Having been rubric free for about a year and a half now, I miss them. I don't miss how they've even used to rank and sort kiddoes. Nor do I miss how they can encourage mediocrity. I also don't miss how they can set kids up for failure by making them think that they are not good enough. Yet, I miss them.

Rubrics are a great way to relay expectations to our kiddoes. This is not to say that I didn't have expectations this past year and a half. I did. And my kiddoes knew what I expected of them. But here's what I realized. We all meet expectations on a spectrum, and there are times we fall differently within that spectrum. And we are never really failing when we are within the spectrum, we are just at different stages of success.

I'm thinking that there is a way to write Rubrics that shows children where they are succeeding and where their continued hard work will take them. This would mean eliminating phrases such as "shows no evidence of" and "limited". I think of it like a self-conference. When I confer with my students I always begin by telling them what I notice they are doing, "When you had your character rubbing his eyes you were showing how your character didn't want other people to see him cry. This is a specific detail." Couldn't a rubric offer this, in a general way?

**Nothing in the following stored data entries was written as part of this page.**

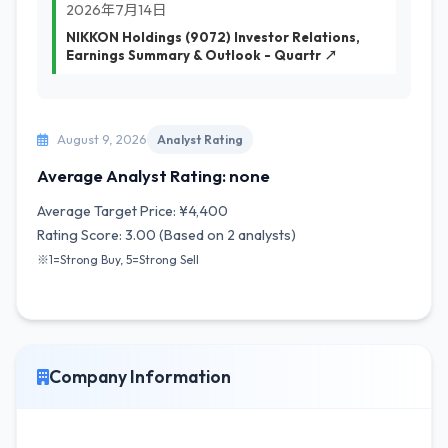
2026年7月14日
NIKKON Holdings (9072) Investor Relations,
Earnings Summary & Outlook - Quartr ↗
August 9, 2026
Analyst Rating
Average Analyst Rating: none
Average Target Price: ¥4,400
Rating Score: 3.00 (Based on 2 analysts)
※1=Strong Buy, 5=Strong Sell
Company Information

I'm also thinking that there is a way to "score" the Rubrics so that they are not ranking. I've seen (and used) Rubrics that have numbers, letters, and emoticons associated with them. I've also seen (and used) Rubrics that have catchy ratings like mighty multiplier and historical novice. All of these are really just different ways to rank and grade.

I was reading an article on Teach For America and there was a picture of the classroom. One of the charts hanging was for reading groups. At first, I flinched when I saw a public reading group list, knowing how sometimes they can be labeled. But this was labeled pretty creatively. Each group was the name of an elite college: Yale, Harvard, Columbia, Princeton, etc. I thought this was ingenious because of the positive message it sent to kids. Couldn't we do that with Rubrics?

This is what I'll be working on this summer. Thinking about what's really important to me in the classroom, the expectations for those learning experiences, and how to positively frame them so every child can have success regardless of where they are on the spectrum.

- Posted using BlogPress from my iPad


  1. Thanks so much for sharing your thinking! It's been a pleasure chatting with you this year around rubrics.

    What you describe in shift in thinking I hope to encourage in others through my militancy on Twitter and my wiki ( Quality rubrics should be about supporting student self-assessment and not making them feel "less than" as you described. I walk through the process of revising a rubric here ( - you may find that helpful as you revise some of your older rubrics.

    Your concern with ranking is a powerful one. The reality of quality work is that there are degrees. At one point, even Derek Jeter didn't know how to swing a bat - he was a novice and being a novice isn't a bad thing. It just means you're new to task or skill. But as your skill level develops, you move up in a degrees of quality. Much of this is deeply connected to classroom culture and how students perceive school. If they feel that being a novice or low on a rubric is "bad", than it's hard to shake that mental mental regardless of the column heading. This does, however, highlight why it's so important to have students be a part of the writing process and to use real world anchors and examplars to help students understand what the descriptions look like in practice.

    Thanks again for sharing and I look forward to hearing your thoughts as you work through this over the summer.